The soul of my love is chained as before, yet he seems to be more aware. He is silent, but his eyes beseech me. They are filled with agony. Anguish burns in my chest; soundless tears fill my eyes.
“Yes...yes...more...MORE!” The demon groans with delight, gorging on our shared distress. A flicker of anger flashes through me, but I control it. Instead I open myself fully...letting my feelings of pain and loss flow forth unchecked. I release all my grief and fear and pain, the years of bitterness I had felt for my parents, the resentment I harbored against my older brothers, every scintilla of the shattering loss that was Jim’s death. As I do, my spirit body changes. I feel my face burning; my hands shine with a blood red light. The goryo is in ecstasy; his eyes close as he reels with pleasure.
It is time.
Without thought, I draw my tantō – its blade is a lance of crimson. I raise it to my throat, razor edge just below my left ear. The stroke of jigai will be nearly instantaneous, painless and final. The demon is bound to me now, my soul-body’s essence is within his heart. He cannot stop me. When I die – he shall as well. This ends now.
My eyes lock on Jim’s for one last time. I freeze.
Jim’s eyes are wide and filled with fear, but it is not for himself, it is for me. With a great effort, he shakes his head, back and forth.
No
I hold my position, the keen edge millimeters from my life’s blood. His mouth moves again.
‘I love you...’
My heart shatters. “I love you too...” I whisper, and, in an instant, I am transfigured. Light, pure white as though from the heart of the sun, explodes from my breast. My raiment burns, my hands are like living sun-drops. My love for Jim sears through all of my pain, all of my grief and sorrow and bitterness. I am Himi-ko, Sun-Daughter of Amaterasu, Goddess of the Sun. I will fear no darkness, suffer no demon. I am consumed by Love—filled with Light.

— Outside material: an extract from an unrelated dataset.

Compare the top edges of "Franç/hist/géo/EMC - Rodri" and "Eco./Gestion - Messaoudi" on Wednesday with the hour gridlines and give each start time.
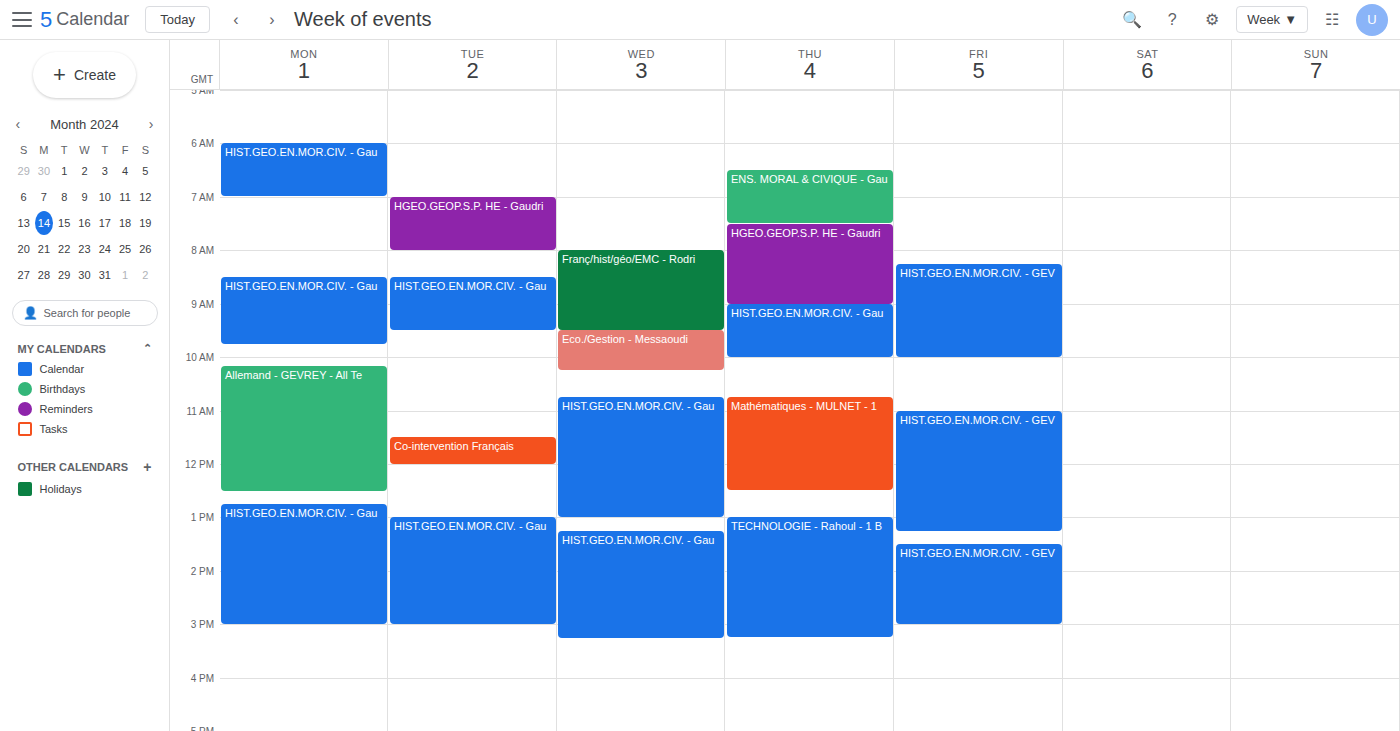
"Franç/hist/géo/EMC - Rodri": 8:00 AM, exactly on the 8 AM line. "Eco./Gestion - Messaoudi": 9:30 AM, halfway between the 9 AM and 10 AM lines."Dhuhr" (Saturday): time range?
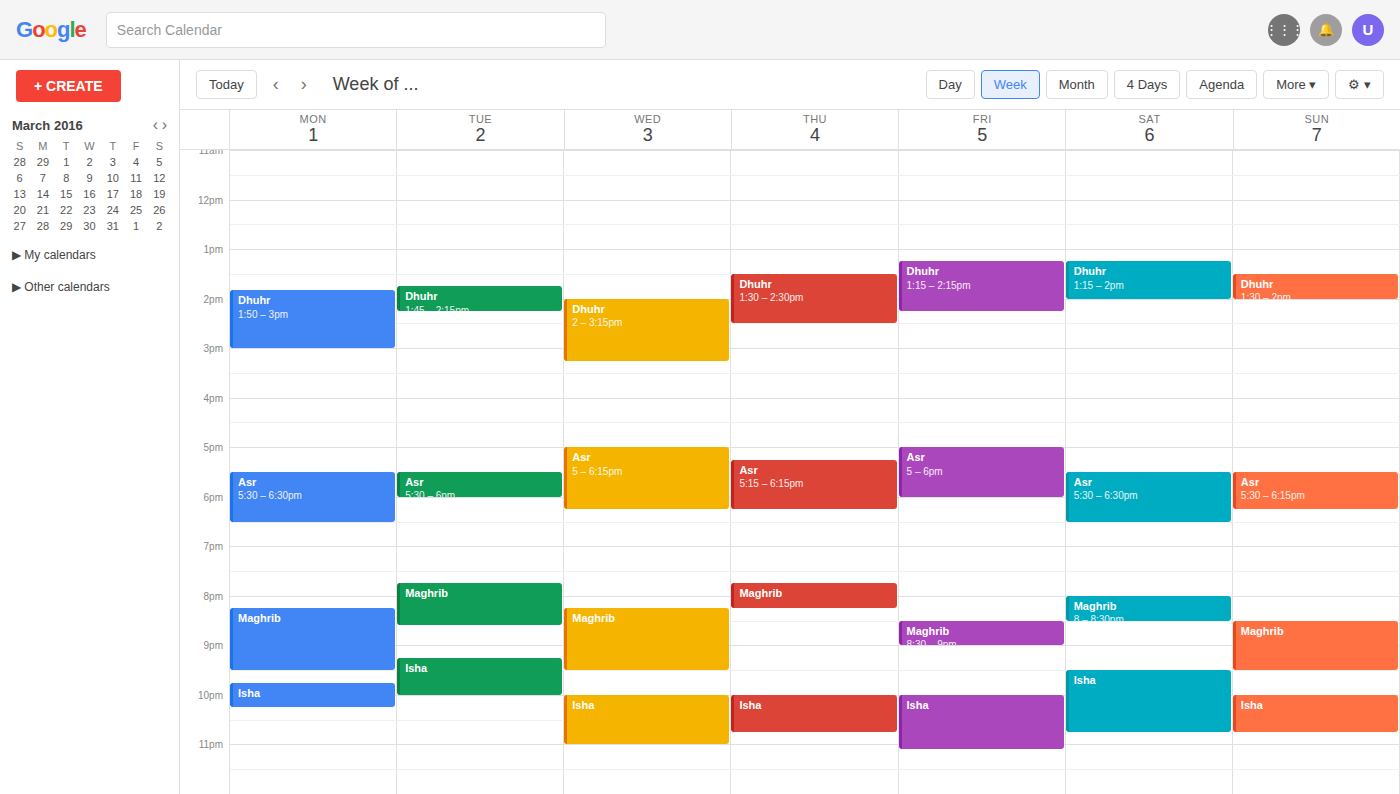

Easily now, easily, I stand. My tantō is transformed, becoming a katana of pure sunlight. My enemy’s laughter is cut off like an axe chop as I raise my blade, pointing it at the chains which bind my love. They fall from him as though they never existed. We become one. Our light falls upon the goryo, and he bursts into flame. The light consumes all. We are blinded. We fly without sight into the infinite light of the Sun.
***
I OPEN MY EYES. THE rosy light of a new dawn beams through the east-facing windows. Cold and clear, a songbird calls, harbinger of the new day. I rise. My body feels light, I move easily, without pain. Our home is cold, but it no longer troubles me.
‘My love...’
‘Yes Jim...’
‘I will always be with you. I am as close to you as your heart and as near as your next thought.’
‘I know.’
‘I must abide in this place for now...but I will await you. I will always love you.’
I nod, embracing him within, with the arms of my heart. I place my tantō back at my side. The car starts with the first turn of the key. There is nothing left to fear.